#### Dostarczony tekst:
########################################
Tajemnica zła

5/5 - (2 votes)

…,,Zło wyobrażone jest romantyczne, różnorodne, zło rzeczywiste – ponure, monotonne, pustynne, nudne. Dobro wyobrażone jest nudne, dobro rzeczywiste jest wiecznie nowe, cudowne, upajające. A zatem ,,literatura wyobraźni- jest albo nudna, albo niemoralna.”…( albo jest mieszaniną jednego i drugiego ).
( Simone Weil, ,,Literatura i moralność” )

-= Tajemnica zła =-

Zgadzam się z Simone Weil – w złu prawdziwym, tym konkretnym, namacalnym, nie ma nic fascynującego, jest za to monotonia, cierpienie, rozpacz. Nie chcę wyjaśniać zła, które w swojej istocie, czy też przyczynie pozostaje niezgłębioną tajemnicą. Pisząc o złu, nie chciałbym także skupić się na konkretnym fenomenie zła, ale postaram się w miarę możliwości pisać o złu w sposób uniwersalny.

Zło, chociaż konkretne, doświadczalne, stale się nam wymyka, jest w swojej istocie właściwie niedefiniowalne, przekraczające nasze wyobrażenie. Dlatego, jeżeli nie badamy wyłączonego przypadku zła, to najlepszą drogą będzie na początku przyjrzenie się jego symbolice, zawartej w systemach religijnych, działach sztuki, czy w innych dziedzinach kultury.

Paul Ricoeur w ,,Symbolice zła” rozróżnia cztery podstawowe ,,typy morfologiczne” zła, będące jego wyobrażeniami i symbolami. Symbol niczego nie wyjaśnia, ma on jedynie przybliżyć, zobrazować pewną rzeczywistość. Zadaniem symboliki zła nie jest więc odpowiedź na pytanie o istotę zła, ogarnięcie go i przedstawienie, ale raczej przybliżenie jego tajemnicy.
########################################
#### Dostarczone pozycje:
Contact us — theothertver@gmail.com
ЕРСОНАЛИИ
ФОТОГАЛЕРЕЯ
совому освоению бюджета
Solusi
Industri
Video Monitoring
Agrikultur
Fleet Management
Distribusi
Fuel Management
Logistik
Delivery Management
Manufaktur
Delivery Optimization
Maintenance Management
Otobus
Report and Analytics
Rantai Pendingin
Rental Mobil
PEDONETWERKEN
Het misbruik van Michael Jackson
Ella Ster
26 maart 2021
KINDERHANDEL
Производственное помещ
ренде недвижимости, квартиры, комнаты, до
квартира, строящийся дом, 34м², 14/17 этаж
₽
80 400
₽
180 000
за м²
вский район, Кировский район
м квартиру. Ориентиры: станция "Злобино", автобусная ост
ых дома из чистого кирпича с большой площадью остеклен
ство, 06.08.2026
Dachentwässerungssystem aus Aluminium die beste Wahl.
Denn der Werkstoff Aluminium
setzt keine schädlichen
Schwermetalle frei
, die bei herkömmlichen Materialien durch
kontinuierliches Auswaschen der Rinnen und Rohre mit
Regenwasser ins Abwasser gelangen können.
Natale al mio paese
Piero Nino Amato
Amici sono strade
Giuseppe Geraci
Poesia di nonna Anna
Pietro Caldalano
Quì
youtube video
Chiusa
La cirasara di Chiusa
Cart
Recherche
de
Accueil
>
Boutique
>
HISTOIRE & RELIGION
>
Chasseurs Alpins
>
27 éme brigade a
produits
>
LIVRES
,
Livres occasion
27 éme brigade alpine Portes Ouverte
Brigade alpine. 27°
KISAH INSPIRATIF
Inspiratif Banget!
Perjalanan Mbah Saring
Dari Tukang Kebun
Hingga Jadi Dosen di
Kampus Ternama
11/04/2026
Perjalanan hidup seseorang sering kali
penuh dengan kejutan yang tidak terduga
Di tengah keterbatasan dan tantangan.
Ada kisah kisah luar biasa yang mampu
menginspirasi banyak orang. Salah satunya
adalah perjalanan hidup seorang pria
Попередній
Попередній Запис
########################################
#### Treść zadania:
Wróć do tekstu o tajemnicy zła i pisz go dalej, zaczynając tuż po jego ostatnim zdaniu.

#### Wynik zadania:
Pierwszym ,,typem morfologicznym” są wyobrażenia mitologii babilońskiej i orfickiej, gdzie zło przybiera postać chaosu, nieporządku, siły, która przeciwstawia się stworzeniu. Zło jest niepojętą, destruktywną siłą, zdradą, która doprowadza w konsekwencji do ,,walki bogów” ale także przynosi nieszczęście ludziom. Stan poprzedzający katastrofę pojawienia się zła, tożsamy jest z pojęciem harmonii, czy ,,złotego wieku”. Od tej pory ludzie będą tęsknić od stanu pierwotnej harmonii – wolności od zła. Kosmologiczne obrazy zła zostaną potem zracjonalizowane w myśli neoplatońskiej i przede wszystkim gnostyckiej.

W gnozie manichejskiej zło występuje już jako oddzielna, odwieczna siła, która nie zostanie nigdy pokonana przez dobro. Człowiek wg gnostyków pozostawał rozdwojony, w skażonej złem materii znajdywało się ciało, duch zaś pozostawał niesplamiony i czysty. Przyczyną zła jest samo stworzenie, dokonane przez złośliwego demiurga, który z własnej pychy ożywił materię. Dusza człowieka przebywająca w świetle została uwięziona w ciele i skazana na cierpienie. Jedyną możliwą ucieczką jest powrót do świata prawdziwego i dobrego Absolutu. Fundamentem rzeczywistości w manicheiźmie jest walka dobra i zła, w którym obie te odwieczne siły uczestniczą w wiecznym i nierozstrzygalnym konflikcie. Zło, wyobrażone w micie pod postacią chaosu, czy potwora ( Tyfon ), zostało w filozofii neoplatońskiej i gnostyckiej zracjonalizowane, stało się elementem niezbędnym w procesie kosmologicznym.

Nie ma filozofii tak świadomej potęgi zła jak manicheizm, zakładającej nieusuwalne skażenie złem całej materii, a więc także człowieka.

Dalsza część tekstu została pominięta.